Bosh tem apenas 22 anos, mas já é um dos principais jogadores de garrafão na NBA. Assim como os visados LeBron James, Kobe Bryant e Dwyane Wade, Bosh também terá o passe livre em 2010. Para algumas fontes, sim aquelas anônimas e que lêem as mentes dos dirigentes, Dumars optaria por Bosh justamente por ele não ser tão “visado” quanto os jogadores acima citados.
Como toda fofoca, ela chegou rapidamente em Toronto. Ao ouvir a notícia, o técnico do Raptors Sam Mitchell riu e classificou as especulações como ‘estúpidas’: “É exatamente disso que nós precisamos no mundo, mais estupidez!”, disparou Mitchell. “Como não há notícia mais interessante para se publicar, vocês (jornalistas) precisam disso (publicar estupidez)”, finalizou o treinador.
Bosh preferiu não comentar sobre o assunto: “Eu apenas quero jogar, não estou preocupado com isso. Daqui a dois anos eu discutirei isso com vocês”, declarou o ala-pivô que tem médias de 26.0 pontos, 10.8 rebotes e 3.0 assistências por jogo na temporada 2008/09.
Entretanto, Bosh não é o único alvo do Pistons. Outra estrela que teve seu nome ligado à franquia de Michigan foi o ala-pivô Carlos Boozer, do Utah Jazz. Como todos sabem, Boozer será agente livre restrito no período de férias da Liga de 2009. De acordo com o site norte-americano Hoopsworld.com, o ala-pivô desperta interesse do time e a troca realizada na última segunda-feira pode ser o indício disso. O contrato de Allen Iverson, que gira em torno de $21 milhões de dólares, tem duração de apenas um ano e o Pistons pretende abrir sua folha salarial para contratar um agente livre cobiçado.

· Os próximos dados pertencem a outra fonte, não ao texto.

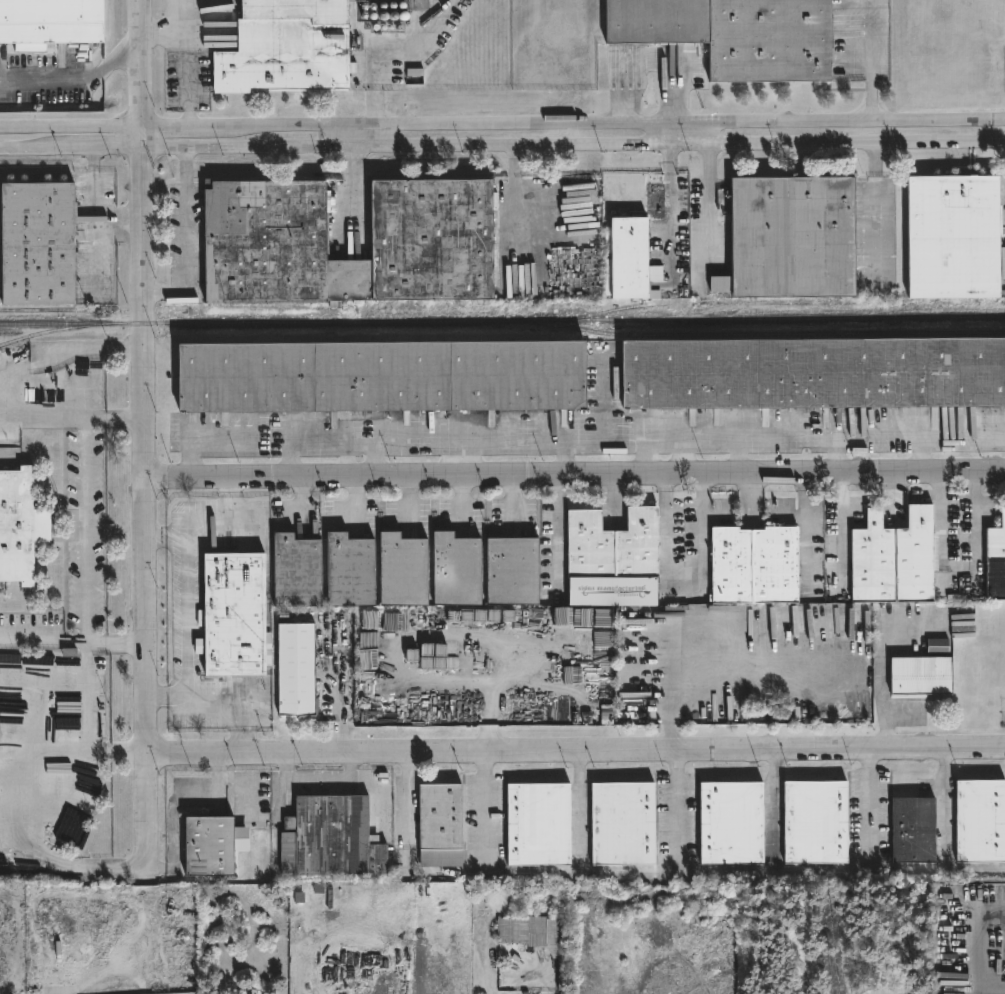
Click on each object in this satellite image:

Quem adoraria essa contratação seria o Denver Nuggets. Isso porque, sem Boozer o Jazz ficaria mais vulnerável e o Nuggets, rival de divisão do time de Utah, teria mais “facilidade”. Além disso, o ala-pivô é um conhecido por ser um dos maiores carrascos do Denver, já que tem médias de 25 pontos e 10 rebotes sempre que enfrenta a equipe do brasileiro Nenê.